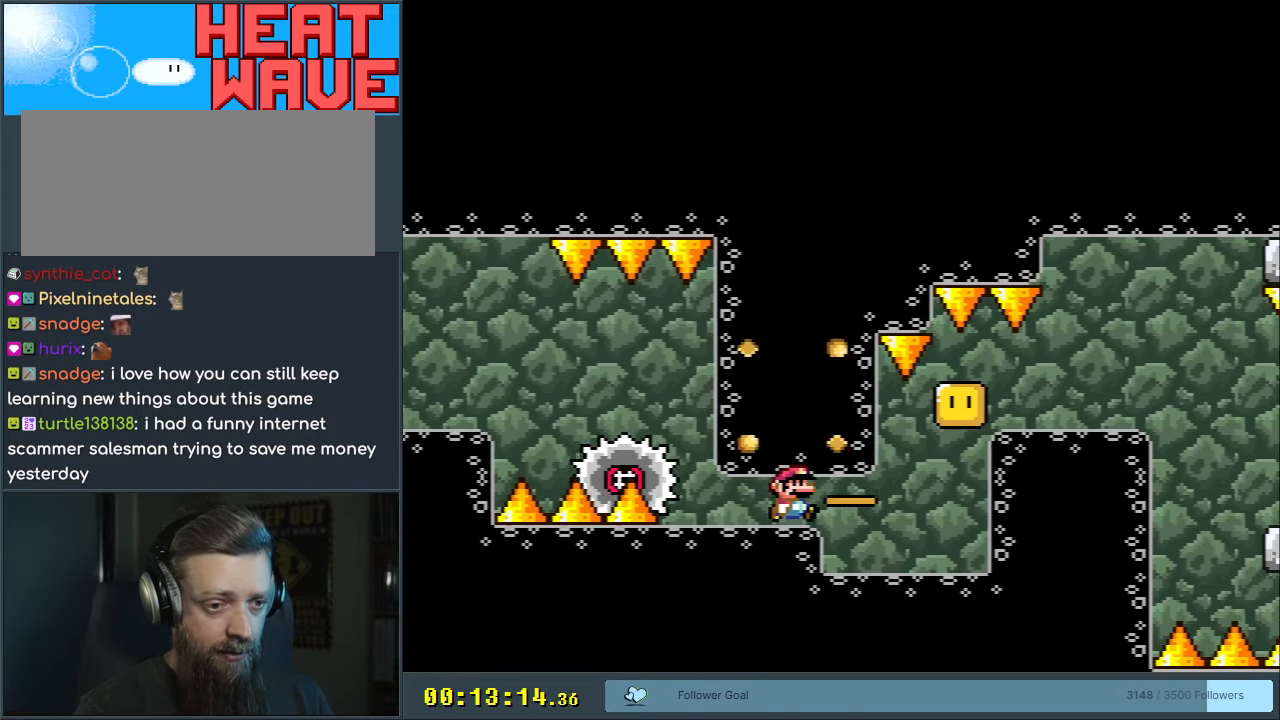
{"buttons": ["X"], "events": [[300, "B", "down"], [350, "DPAD_RIGHT", "up"], [433, "Y", "up"], [467, "X", "down"], [483, "B", "up"]]}
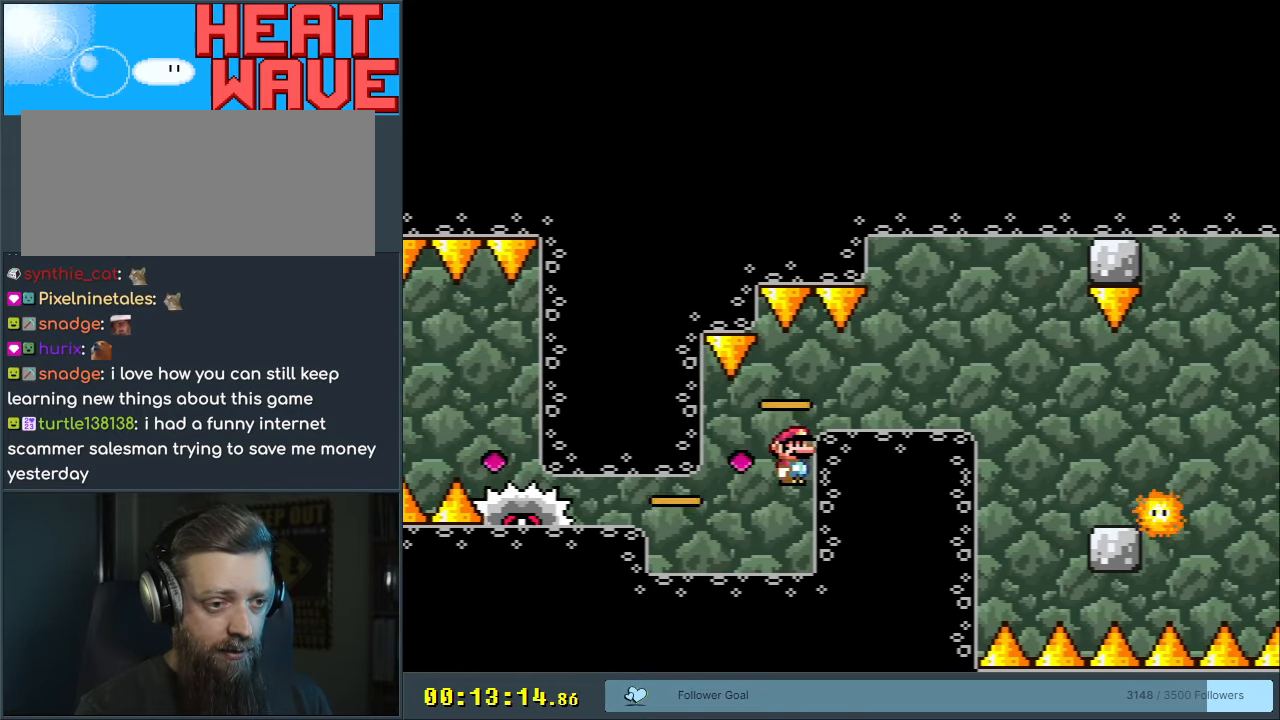
{"buttons": ["X", "DPAD_RIGHT"], "events": [[167, "X", "up"], [267, "A", "down"], [267, "X", "down"], [317, "DPAD_RIGHT", "down"], [483, "A", "up"]]}
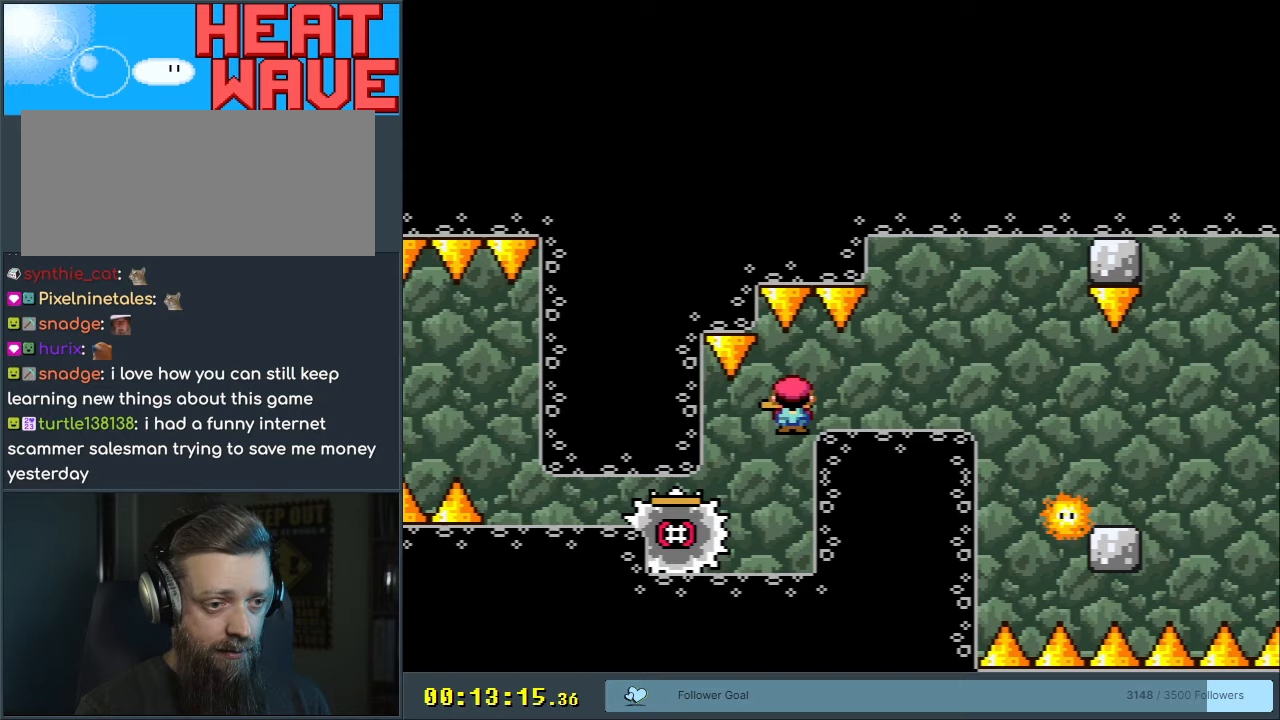
{"buttons": ["X", "DPAD_LEFT"], "events": [[417, "DPAD_RIGHT", "up"], [500, "DPAD_LEFT", "down"]]}
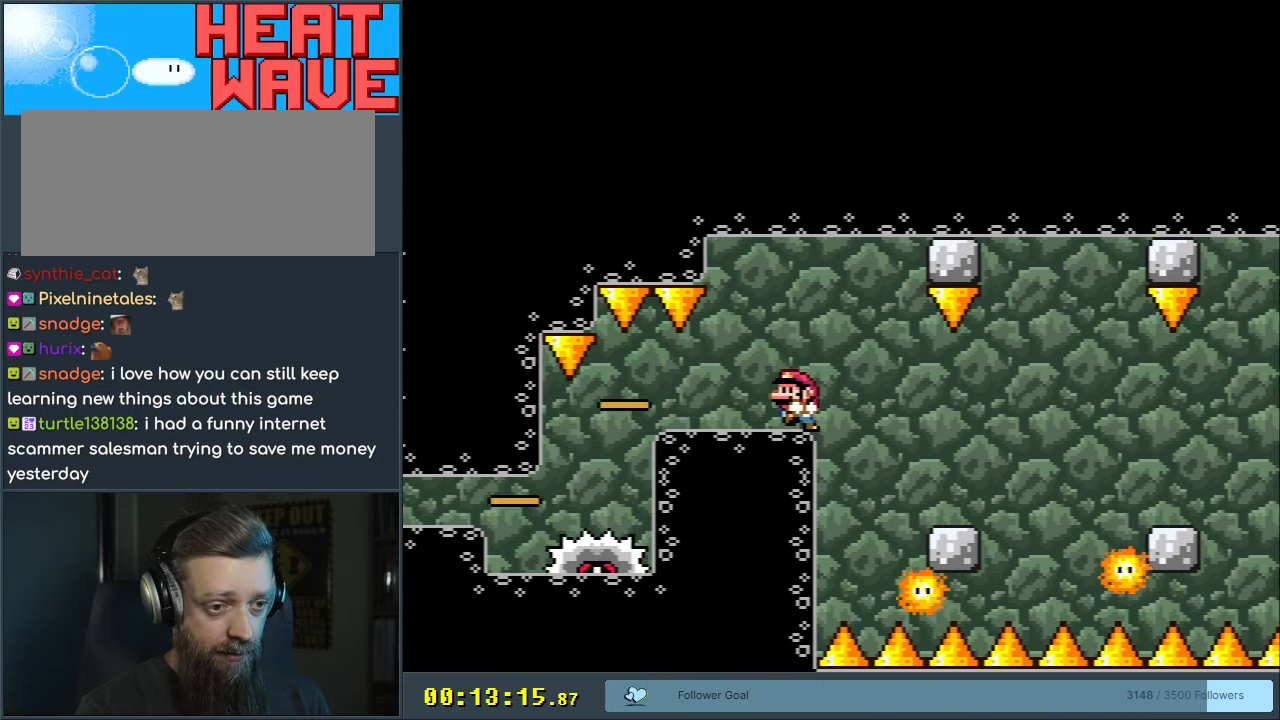
{"buttons": ["X", "DPAD_RIGHT"], "events": [[150, "DPAD_LEFT", "up"], [350, "A", "down"], [383, "DPAD_RIGHT", "down"], [400, "A", "up"]]}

——————————

Work task - An exact transcription of the listing is required, and it must contain no pictures.

Exercise output -
{"buttons": ["X"], "events": [[300, "B", "down"], [350, "DPAD_RIGHT", "up"], [433, "Y", "up"], [467, "X", "down"], [483, "B", "up"]]}
{"buttons": ["X", "DPAD_RIGHT"], "events": [[167, "X", "up"], [267, "A", "down"], [267, "X", "down"], [317, "DPAD_RIGHT", "down"], [483, "A", "up"]]}
{"buttons": ["X", "DPAD_LEFT"], "events": [[417, "DPAD_RIGHT", "up"], [500, "DPAD_LEFT", "down"]]}
{"buttons": ["X", "DPAD_RIGHT"], "events": [[150, "DPAD_LEFT", "up"], [350, "A", "down"], [383, "DPAD_RIGHT", "down"], [400, "A", "up"]]}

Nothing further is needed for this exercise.